Le Kaw-djer ne pouvait méconnaître enfin cette lâcheté générale, qui permettait à un petit nombre de dominer une majorité immense, qui créait quelques rares exploiteurs aux dépens d’un troupeau d’exploités.

L’homme est-il donc ainsi ? Ces lois imparfaites qui le contraignent à penser et à tirer parti de son intelligence contre la force brute des choses, qui tendent à limiter le despotisme des uns et l’esclavage des autres, qui tiennent en brides les instincts haineux, ces lois sont-elles donc nécessaires, et est-elle nécessaire l’autorité qui les applique ?

Le Kaw-djer n’en était pas encore à répondre par l’affirmative à une pareille question, mais qu’il pût seulement se la poser, cela suffisait à indiquer quelle transformation s’opérait dans sa pensée. Il était obligé de s’avouer que l’homme se montrait fort différent, dans la réalité, de la créature idéale qu’il s’était complu à imaginer de toutes pièces. Il n’y avait rien d’absurde a priori, par conséquent, à admettre qu’il fût bon de le protéger contre lui-même, contre sa faiblesse, son avidité et ses vices, ni à professer, chacun réclamant cette protection dans son intérêt propre, que les lois ne fussent en somme que l’expression transactionnelle des aspirations individuelles, comme serait en mécanique la résultante de forces divergentes.

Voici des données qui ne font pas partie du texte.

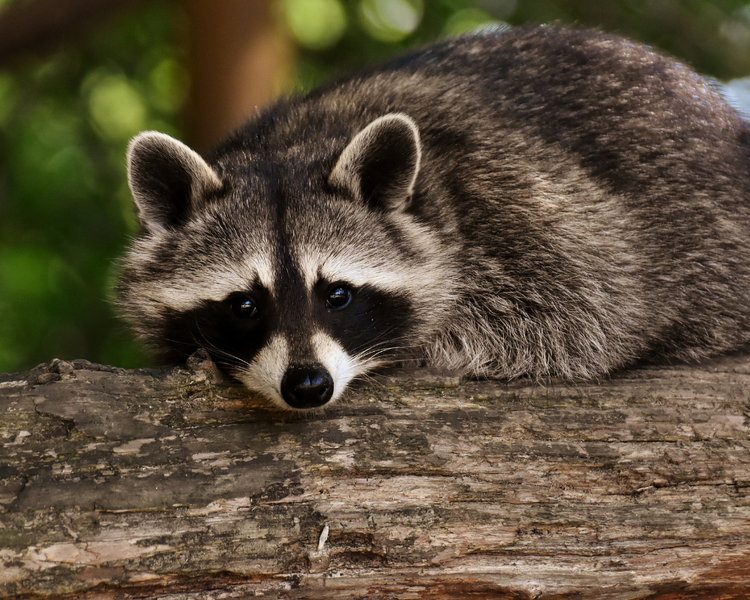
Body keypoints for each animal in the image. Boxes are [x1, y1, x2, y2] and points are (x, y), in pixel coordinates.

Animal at [118, 26, 750, 410]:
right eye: (244, 305)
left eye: (338, 294)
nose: (308, 386)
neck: (294, 146)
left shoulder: (531, 209)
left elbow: (592, 315)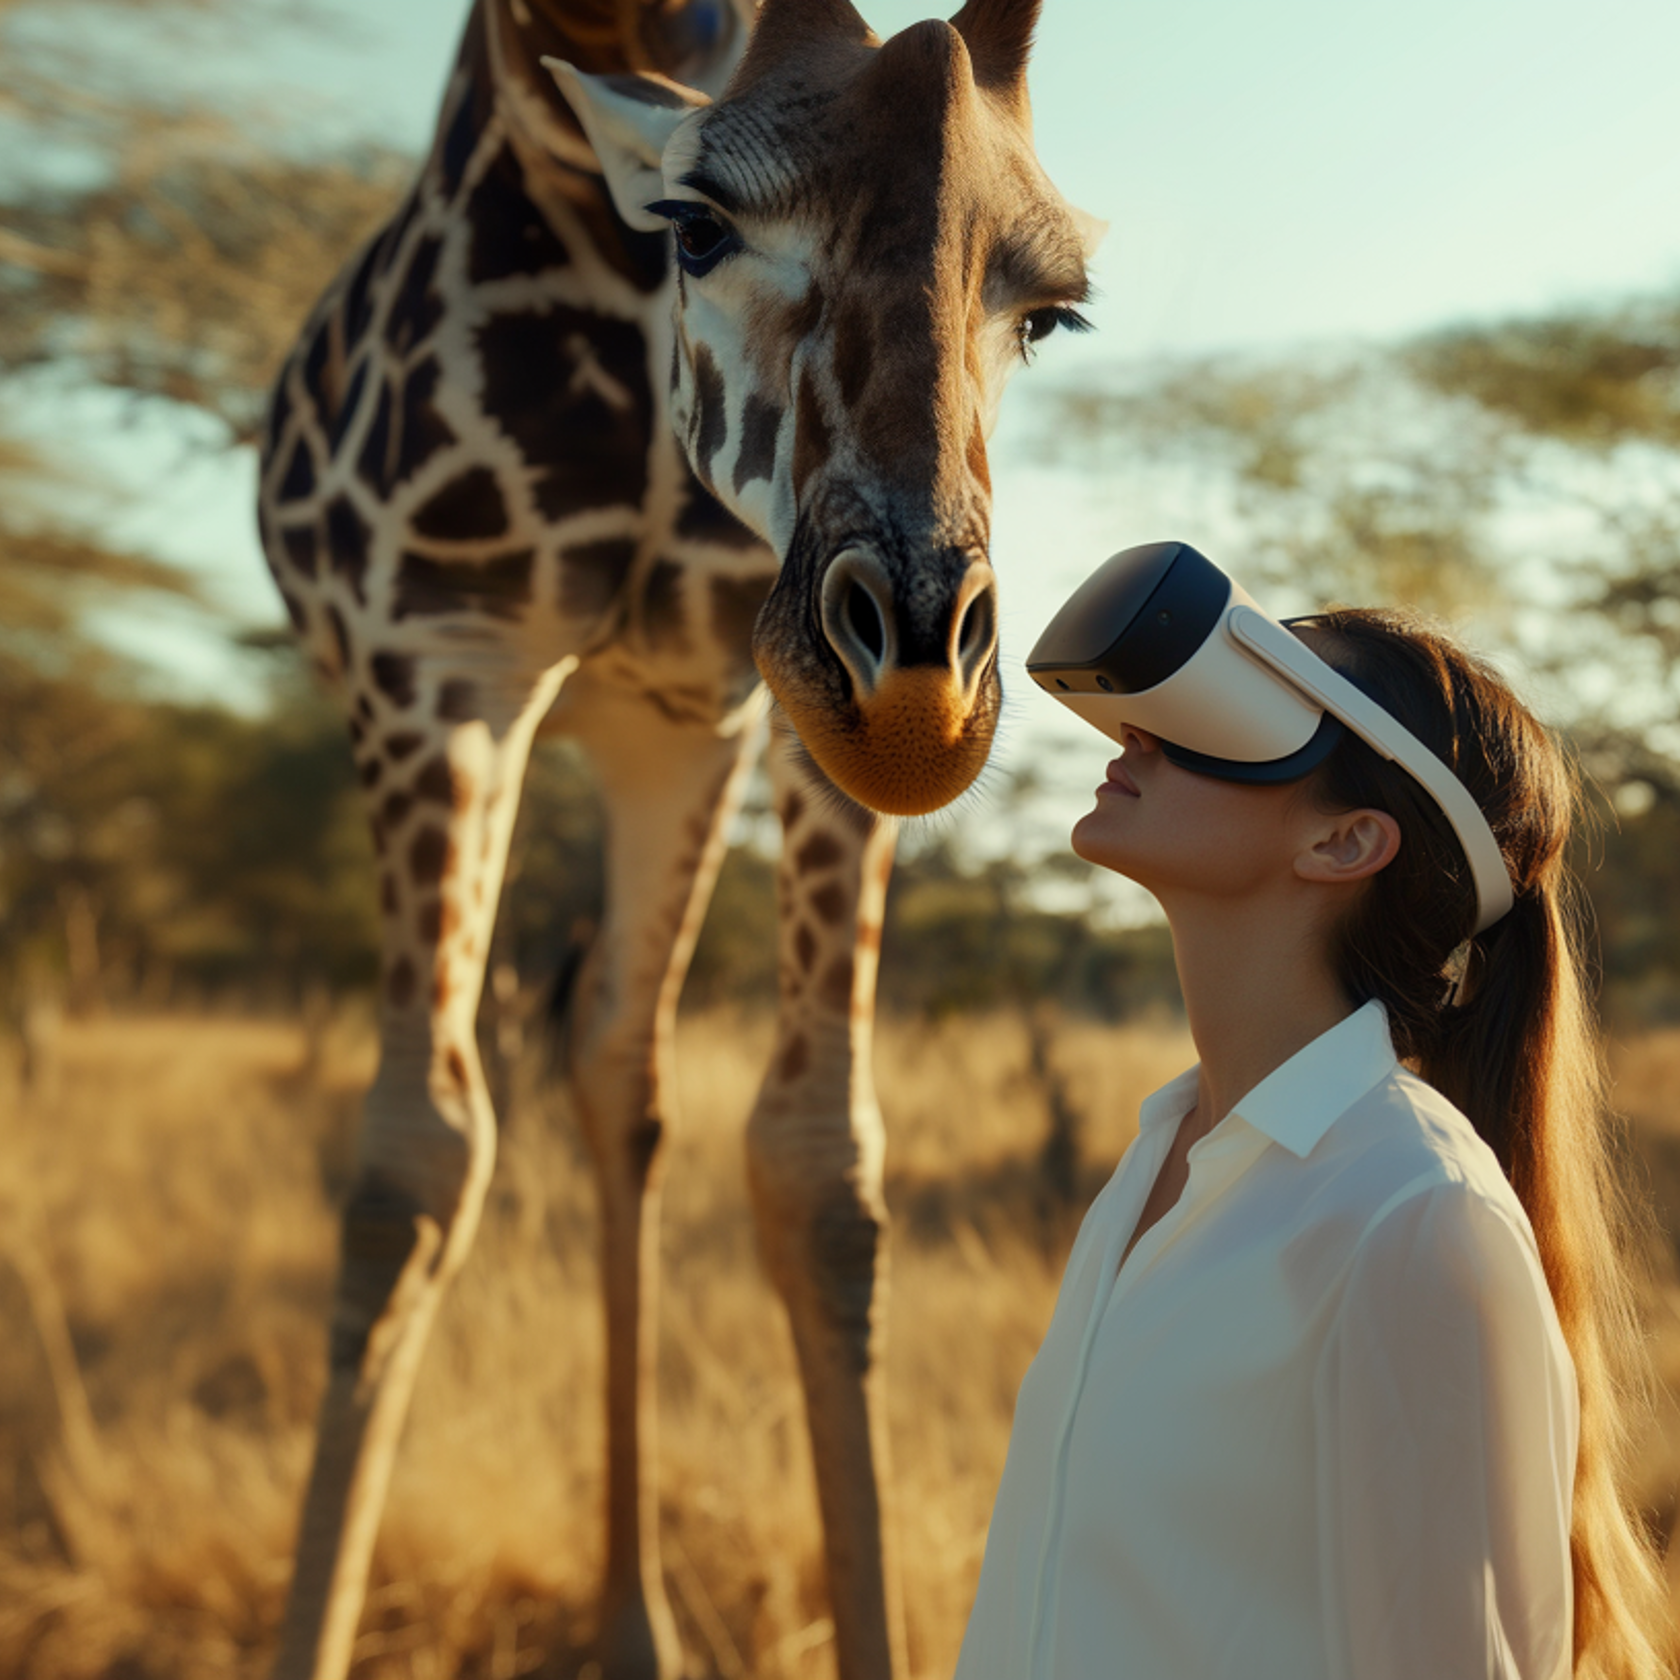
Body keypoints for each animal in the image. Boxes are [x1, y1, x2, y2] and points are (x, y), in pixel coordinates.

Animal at [255, 0, 1099, 1676]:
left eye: (1050, 311)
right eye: (698, 224)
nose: (919, 698)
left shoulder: (759, 699)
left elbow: (821, 1166)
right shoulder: (433, 659)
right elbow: (410, 1163)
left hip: (668, 742)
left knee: (612, 1056)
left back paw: (636, 1622)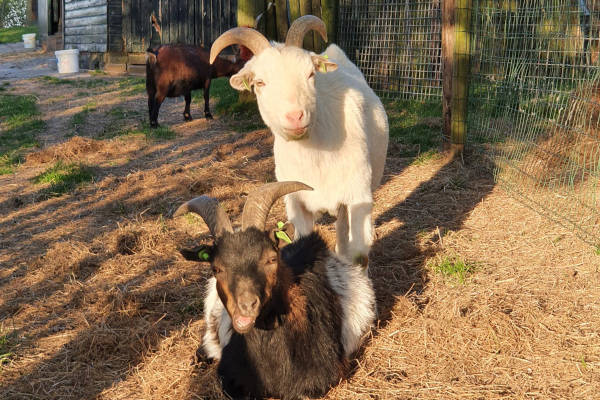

Pris dans l’inextricable réseau de prescriptions qui ligottent les citoyens du Vieux Monde, lorsque, avant de s’exiler en Magellanie, il avait vécu parmi eux, le Kaw-djer n’avait ressenti que la gêne imposée par l’amas formidable des lois, des ordonnances, des décrets, et leur incohérence, leur caractère trop souvent vexatoire l’avaient aveuglé, sur la nécessité supérieure de leur principe. Mais, à présent, mêlé à ce peuple placé par le sort dans des conditions voisines de l’état primitif, il assistait, comme un chimiste penché sur son fourneau, à quelques-unes des incessantes réactions qui s’opèrent dans le creuset de la vie. À la lumière d’une telle expérience, cette nécessité commençait à lui apparaître, et les bases de sa vie morale en étaient ébranlées.